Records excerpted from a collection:
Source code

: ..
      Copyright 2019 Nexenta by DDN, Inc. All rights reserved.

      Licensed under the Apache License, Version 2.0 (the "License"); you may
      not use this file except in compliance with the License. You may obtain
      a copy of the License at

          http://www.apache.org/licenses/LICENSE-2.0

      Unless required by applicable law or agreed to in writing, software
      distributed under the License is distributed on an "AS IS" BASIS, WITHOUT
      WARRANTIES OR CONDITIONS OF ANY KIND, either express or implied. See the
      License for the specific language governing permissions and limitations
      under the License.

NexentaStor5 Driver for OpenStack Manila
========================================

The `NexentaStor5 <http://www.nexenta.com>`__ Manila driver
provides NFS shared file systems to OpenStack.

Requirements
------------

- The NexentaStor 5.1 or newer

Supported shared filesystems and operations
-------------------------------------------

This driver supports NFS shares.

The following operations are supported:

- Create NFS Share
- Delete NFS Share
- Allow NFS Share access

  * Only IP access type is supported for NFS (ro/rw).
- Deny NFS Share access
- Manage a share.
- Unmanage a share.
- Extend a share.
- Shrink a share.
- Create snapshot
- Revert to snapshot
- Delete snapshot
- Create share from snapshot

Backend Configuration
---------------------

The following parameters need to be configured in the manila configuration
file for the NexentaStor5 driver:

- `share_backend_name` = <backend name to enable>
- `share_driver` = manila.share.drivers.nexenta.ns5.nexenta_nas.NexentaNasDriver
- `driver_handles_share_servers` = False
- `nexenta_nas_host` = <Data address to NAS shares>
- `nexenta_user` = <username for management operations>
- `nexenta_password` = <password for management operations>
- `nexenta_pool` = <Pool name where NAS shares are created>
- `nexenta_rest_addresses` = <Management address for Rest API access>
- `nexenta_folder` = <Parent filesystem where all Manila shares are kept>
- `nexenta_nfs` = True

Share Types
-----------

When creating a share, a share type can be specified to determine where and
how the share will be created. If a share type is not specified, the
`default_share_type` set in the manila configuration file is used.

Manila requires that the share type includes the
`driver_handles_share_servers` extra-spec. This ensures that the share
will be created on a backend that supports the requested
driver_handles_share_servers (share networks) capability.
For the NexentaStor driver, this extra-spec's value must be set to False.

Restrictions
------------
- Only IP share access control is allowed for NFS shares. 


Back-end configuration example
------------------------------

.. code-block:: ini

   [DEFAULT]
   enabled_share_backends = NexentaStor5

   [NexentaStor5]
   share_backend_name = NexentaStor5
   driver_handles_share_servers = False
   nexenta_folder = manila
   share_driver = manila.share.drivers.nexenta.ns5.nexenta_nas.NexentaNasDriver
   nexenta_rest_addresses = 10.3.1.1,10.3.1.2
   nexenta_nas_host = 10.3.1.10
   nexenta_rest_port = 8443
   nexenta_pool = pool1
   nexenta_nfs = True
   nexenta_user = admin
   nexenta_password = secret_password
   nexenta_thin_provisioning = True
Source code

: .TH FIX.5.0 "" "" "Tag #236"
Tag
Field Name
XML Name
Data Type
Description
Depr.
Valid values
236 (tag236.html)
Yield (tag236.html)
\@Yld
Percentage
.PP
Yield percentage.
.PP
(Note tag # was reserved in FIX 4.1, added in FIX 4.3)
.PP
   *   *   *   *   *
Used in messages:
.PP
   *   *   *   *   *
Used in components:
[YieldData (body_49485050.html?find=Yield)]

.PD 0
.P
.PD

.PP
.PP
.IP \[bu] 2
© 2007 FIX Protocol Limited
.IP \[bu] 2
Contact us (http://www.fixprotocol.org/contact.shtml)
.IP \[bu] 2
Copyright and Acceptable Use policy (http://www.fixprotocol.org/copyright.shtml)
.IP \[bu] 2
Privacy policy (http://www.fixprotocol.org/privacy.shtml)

# Aim of the exercise:
In your answer, include only the lines above starting at the line that holds "- Create NFS Share" and ending at the line that holds "nexenta_pool = pool1", copied exactly.

# Task answer:
- Create NFS Share
- Delete NFS Share
- Allow NFS Share access

  * Only IP access type is supported for NFS (ro/rw).
- Deny NFS Share access
- Manage a share.
- Unmanage a share.
- Extend a share.
- Shrink a share.
- Create snapshot
- Revert to snapshot
- Delete snapshot
- Create share from snapshot

Backend Configuration
---------------------

The following parameters need to be configured in the manila configuration
file for the NexentaStor5 driver:

- `share_backend_name` = <backend name to enable>
- `share_driver` = manila.share.drivers.nexenta.ns5.nexenta_nas.NexentaNasDriver
- `driver_handles_share_servers` = False
- `nexenta_nas_host` = <Data address to NAS shares>
- `nexenta_user` = <username for management operations>
- `nexenta_password` = <password for management operations>
- `nexenta_pool` = <Pool name where NAS shares are created>
- `nexenta_rest_addresses` = <Management address for Rest API access>
- `nexenta_folder` = <Parent filesystem where all Manila shares are kept>
- `nexenta_nfs` = True

Share Types
-----------

When creating a share, a share type can be specified to determine where and
how the share will be created. If a share type is not specified, the
`default_share_type` set in the manila configuration file is used.

Manila requires that the share type includes the
`driver_handles_share_servers` extra-spec. This ensures that the share
will be created on a backend that supports the requested
driver_handles_share_servers (share networks) capability.
For the NexentaStor driver, this extra-spec's value must be set to False.

Restrictions
------------
- Only IP share access control is allowed for NFS shares. 


Back-end configuration example
------------------------------

.. code-block:: ini

   [DEFAULT]
   enabled_share_backends = NexentaStor5

   [NexentaStor5]
   share_backend_name = NexentaStor5
   driver_handles_share_servers = False
   nexenta_folder = manila
   share_driver = manila.share.drivers.nexenta.ns5.nexenta_nas.NexentaNasDriver
   nexenta_rest_addresses = 10.3.1.1,10.3.1.2
   nexenta_nas_host = 10.3.1.10
   nexenta_rest_port = 8443
   nexenta_pool = pool1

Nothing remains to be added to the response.